前回取り上げた若年認知症の若年の定義は64歳以下であるかどうか、ということです。この若年認知症も含めて、認知症というのは増えています。認知症は大きく分けて「脳血管性認知症」と「アルツハイマー型認知症」があり、「アルツハイマー型認知症」は、脳が病的に萎縮することで起こります。この「アルツハイマー型認知症」と似ている病気が、今回お話しする「ピック病」という病気です。
ちょうど、アルツハイマー病が認知症の一つであるように、ピック病は若年認知症の一つと捉えられることが多いようです。
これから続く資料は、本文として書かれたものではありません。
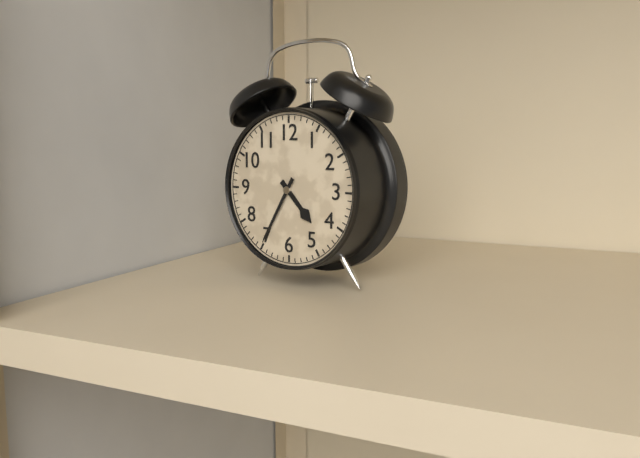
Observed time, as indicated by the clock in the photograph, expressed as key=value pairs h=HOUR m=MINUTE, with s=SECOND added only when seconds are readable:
h=4 m=35
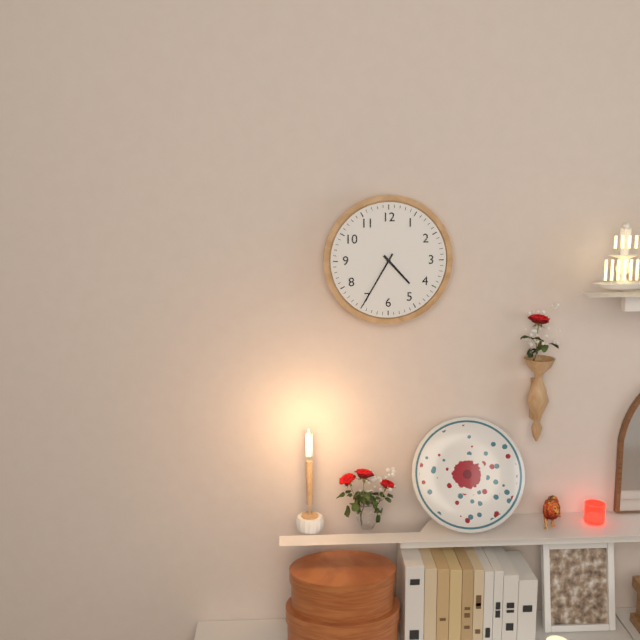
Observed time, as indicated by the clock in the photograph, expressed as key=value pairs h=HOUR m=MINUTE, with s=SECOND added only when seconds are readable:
h=4 m=35
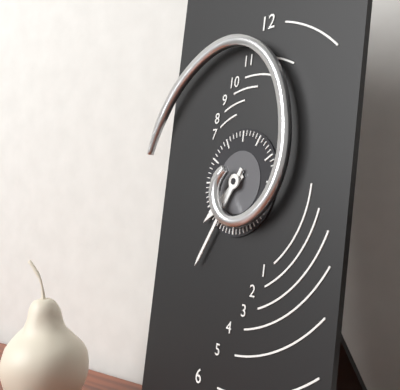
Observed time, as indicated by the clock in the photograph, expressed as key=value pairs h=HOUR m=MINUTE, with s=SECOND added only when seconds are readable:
h=7 m=35
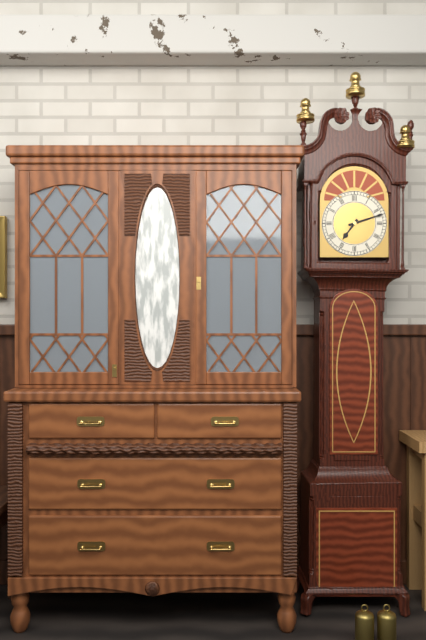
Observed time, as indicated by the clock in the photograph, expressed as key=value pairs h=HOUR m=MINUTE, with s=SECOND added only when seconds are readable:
h=7 m=12
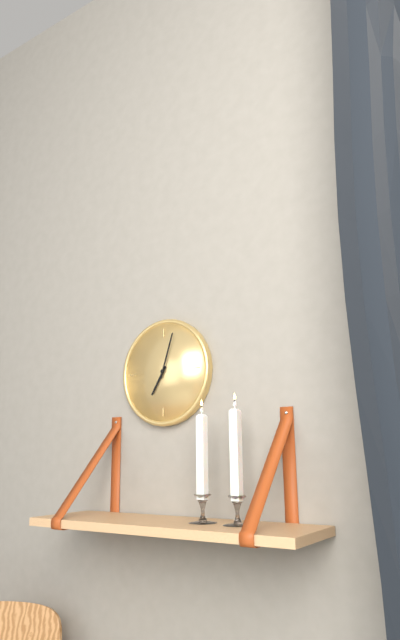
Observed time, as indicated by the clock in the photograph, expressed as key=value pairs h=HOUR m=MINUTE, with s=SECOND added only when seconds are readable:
h=7 m=3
ピック病とは、脳の前頭葉から側頭葉あたりにかけての部位が萎縮する病気で、50〜60歳に多く見られます。アルツハイマー病が記憶力の低下をもたらすのに対して、ピック病は怒りっぽくなったり、同じ行動を繰り返すというような、性格の変化や異常行動が特徴です。放っておくと、記憶障害や言葉が出てこないなどの症状が現れ、進行すると認知症と同様の症状になってきます。
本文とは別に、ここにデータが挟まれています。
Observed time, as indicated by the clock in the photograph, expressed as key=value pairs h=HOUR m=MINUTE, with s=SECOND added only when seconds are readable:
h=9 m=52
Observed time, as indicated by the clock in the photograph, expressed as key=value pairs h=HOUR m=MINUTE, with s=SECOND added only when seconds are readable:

治療法や原因はまだ分かっていませんが、「脳血流を活発にする栄養補給や適切なケアで、悪化を遅らせることは可能と考えられる」と専門家は分析しています。
これも認知症と同様、普段から頭(脳)を働かせておくこと、および心的に過大なストレスとなる環境を作らないなどの予防が大切です。
全ての病気に通じることですが、病気は発症してからの治療よりも、元気な時の予防の方がはるかに効果があります。一日に一回でいいので、このことを思い出すようにして下さい。そして、できることがあれば是非やってみて下さいね。
「あぁ、暇だなぁ・・・」
いつもこんな状態だと要注意ですよ。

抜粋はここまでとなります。